Why do most people lose money investing in stock funds? The reason is very simple. Most investors start to invest in stocks when the bull market has risen a lot and it is expensive. People have the instinct of chasing profits and avoiding risks, and they want to buy more stocks when they see the rise of stocks. I believe many investors have such experience. After the bull market, we have more friends talking about the stock market. It is because most people begin to invest in stocks at this time that most people lose money.

We all know that the more the bull market goes up, the more new investors will enter. The worst thing is that investors who join the bull market when it reaches its peak do not eat it when it goes up, but experience it when it goes down. If you buy too much, you will not make money. When people buy vegetables and mobile phones, they want to buy them when they are cheap, but when they buy stocks, they forget about this. On the contrary, after the big rise, the more expensive the stocks are, the more people will buy them. This is why most people do not make money investing in the stock market.

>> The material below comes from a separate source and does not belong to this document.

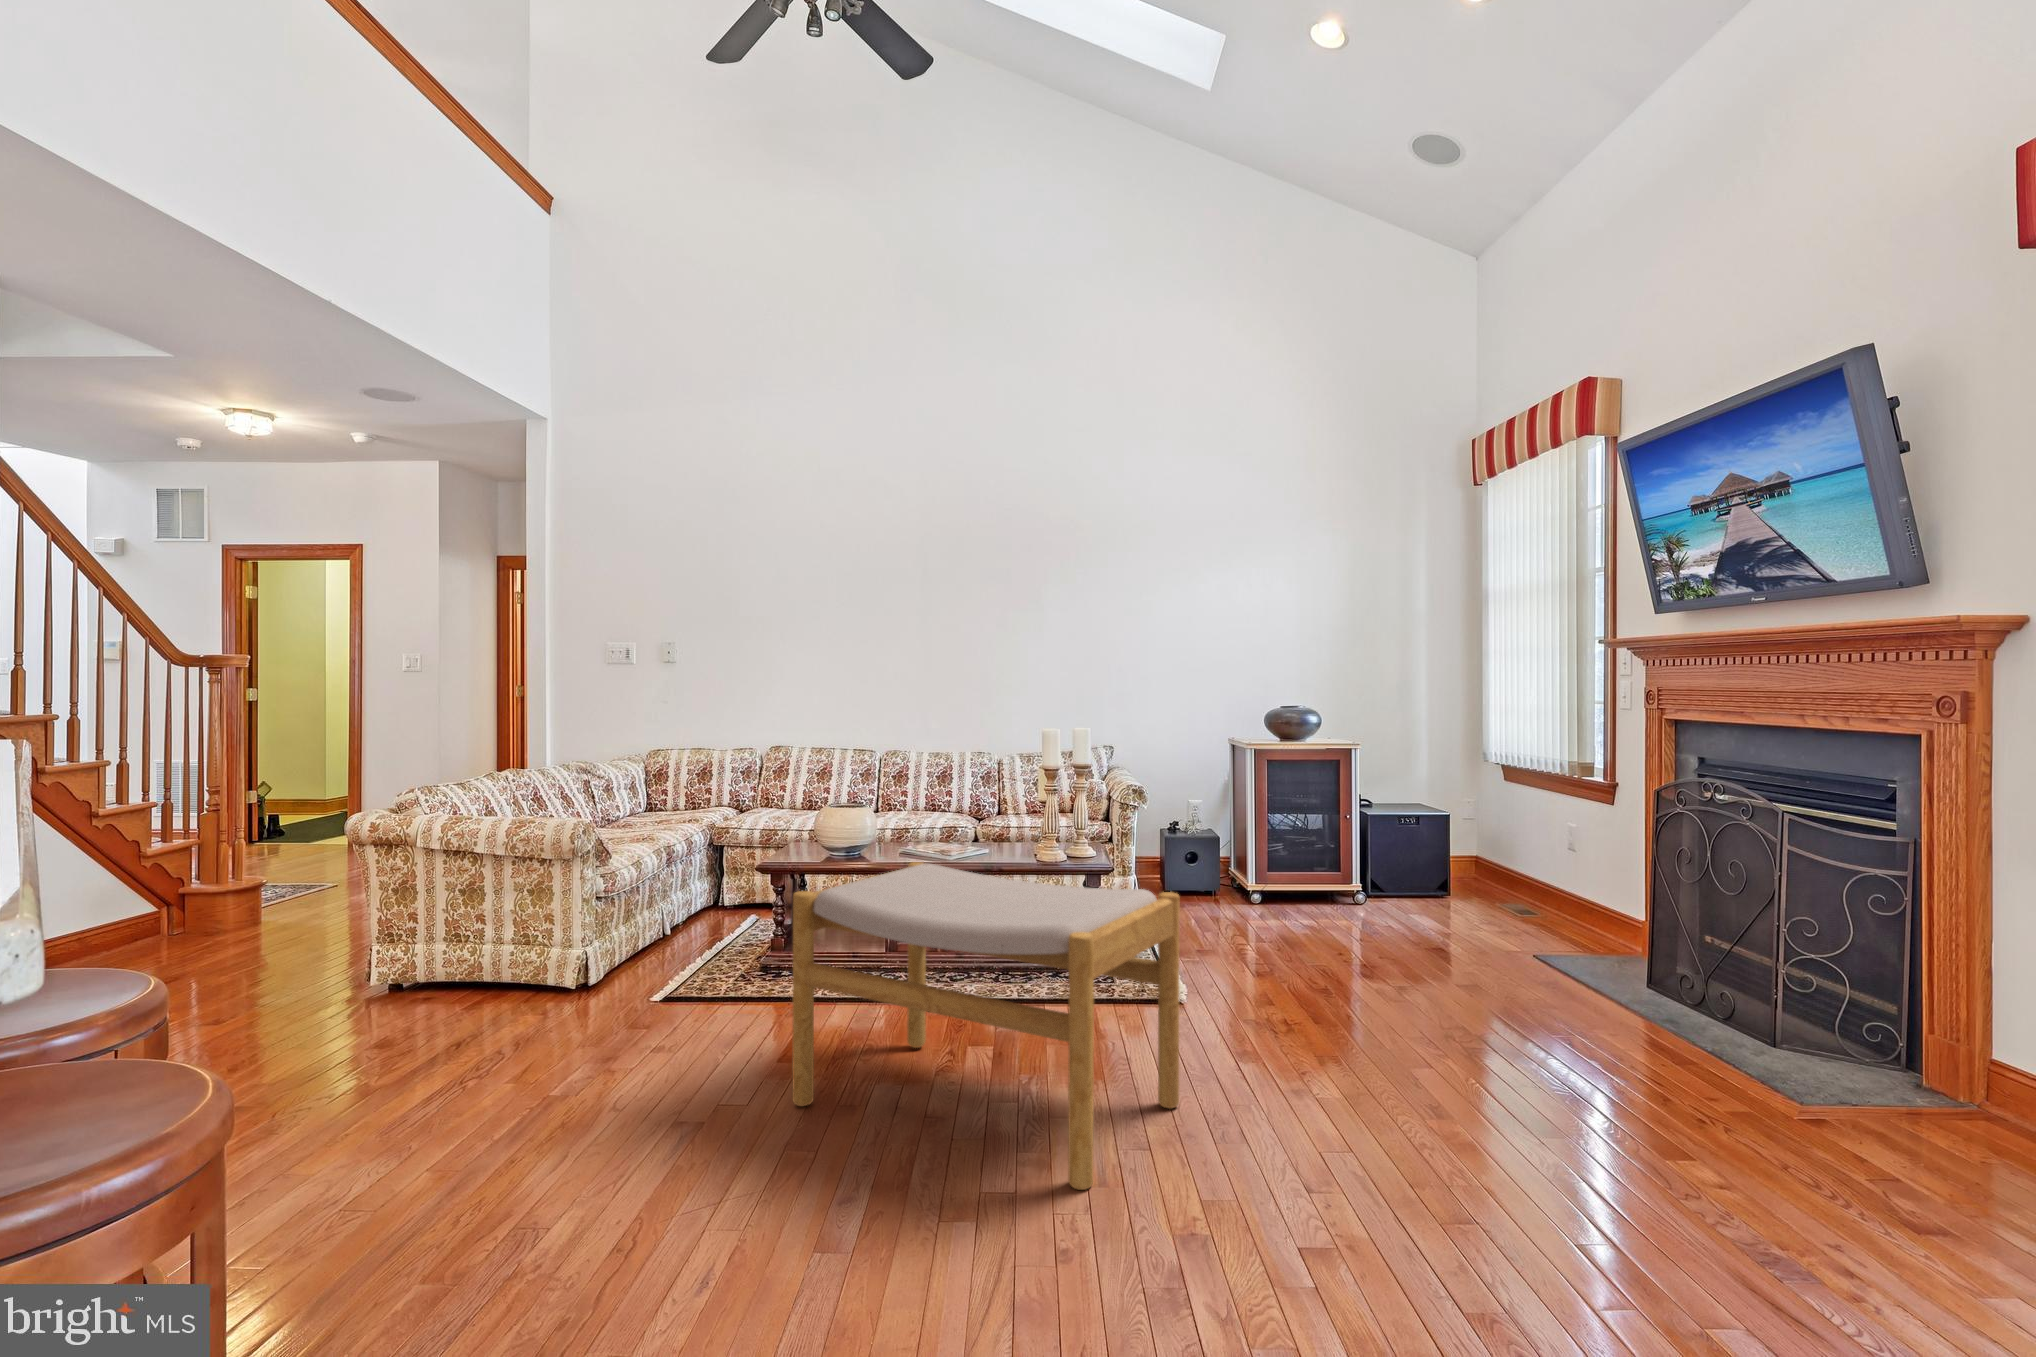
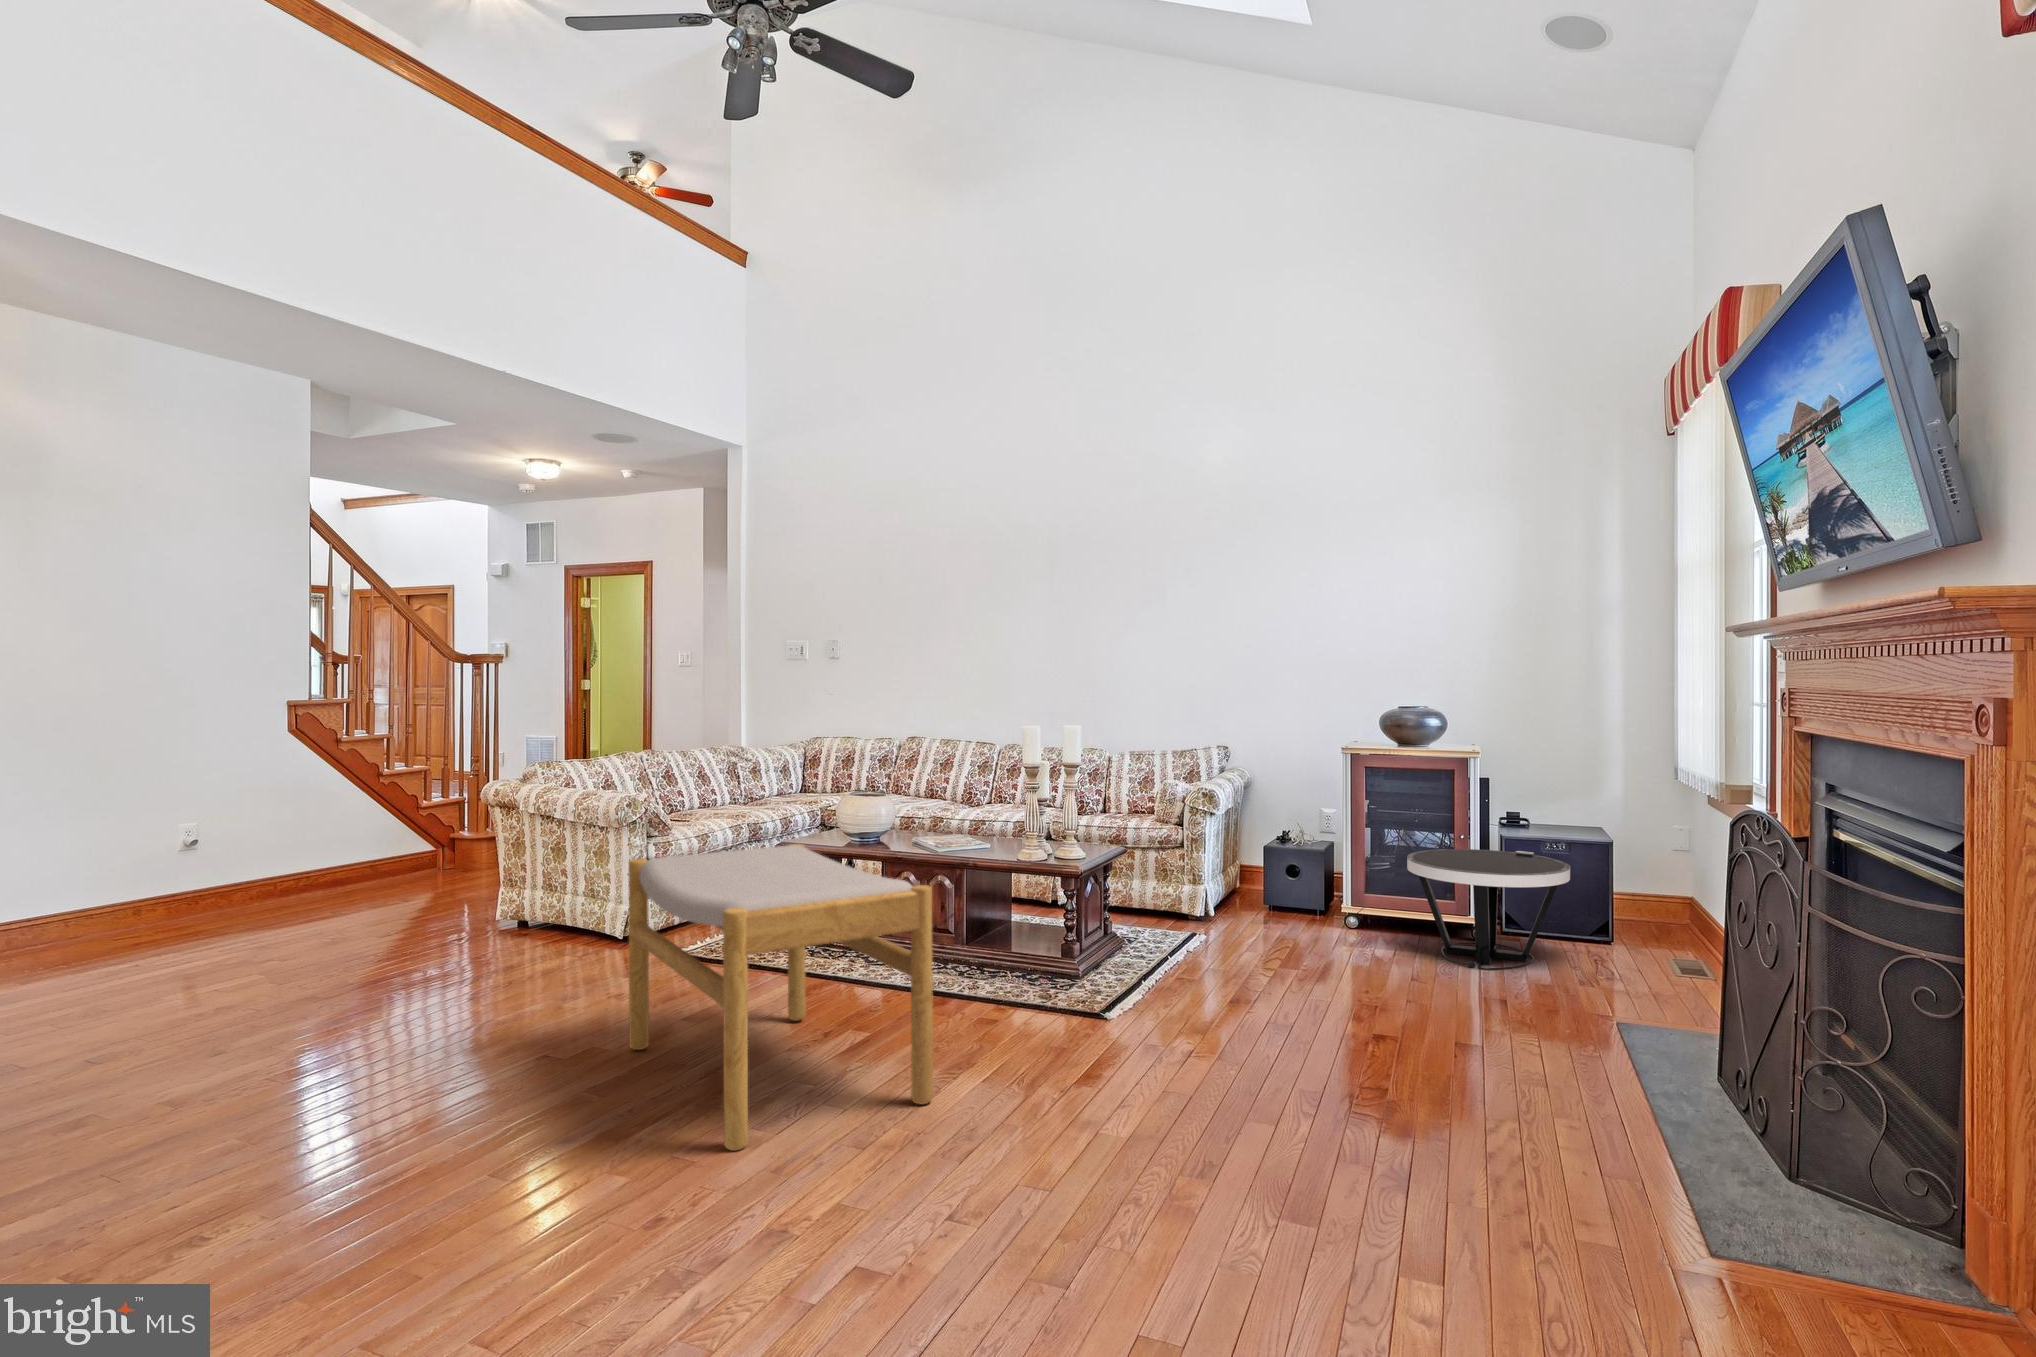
side table: none [1296,827,1424,924] -> present [1407,849,1570,970]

We can see from the trend of major index funds that most domestic indexes are rising in the long run, and most investors do not make money because they do not invest in stocks. Many investors started to invest when the bull market was very high. They bought very expensive, so they could not make money.

For index funds, their long-term returns are good, but they also need to buy when the index funds are cheap, and invest in an undervalued period of time, so that the returns will be good. So the question is, how can we judge whether index funds are expensive or cheap? That needs to be judged by "valuation indicators".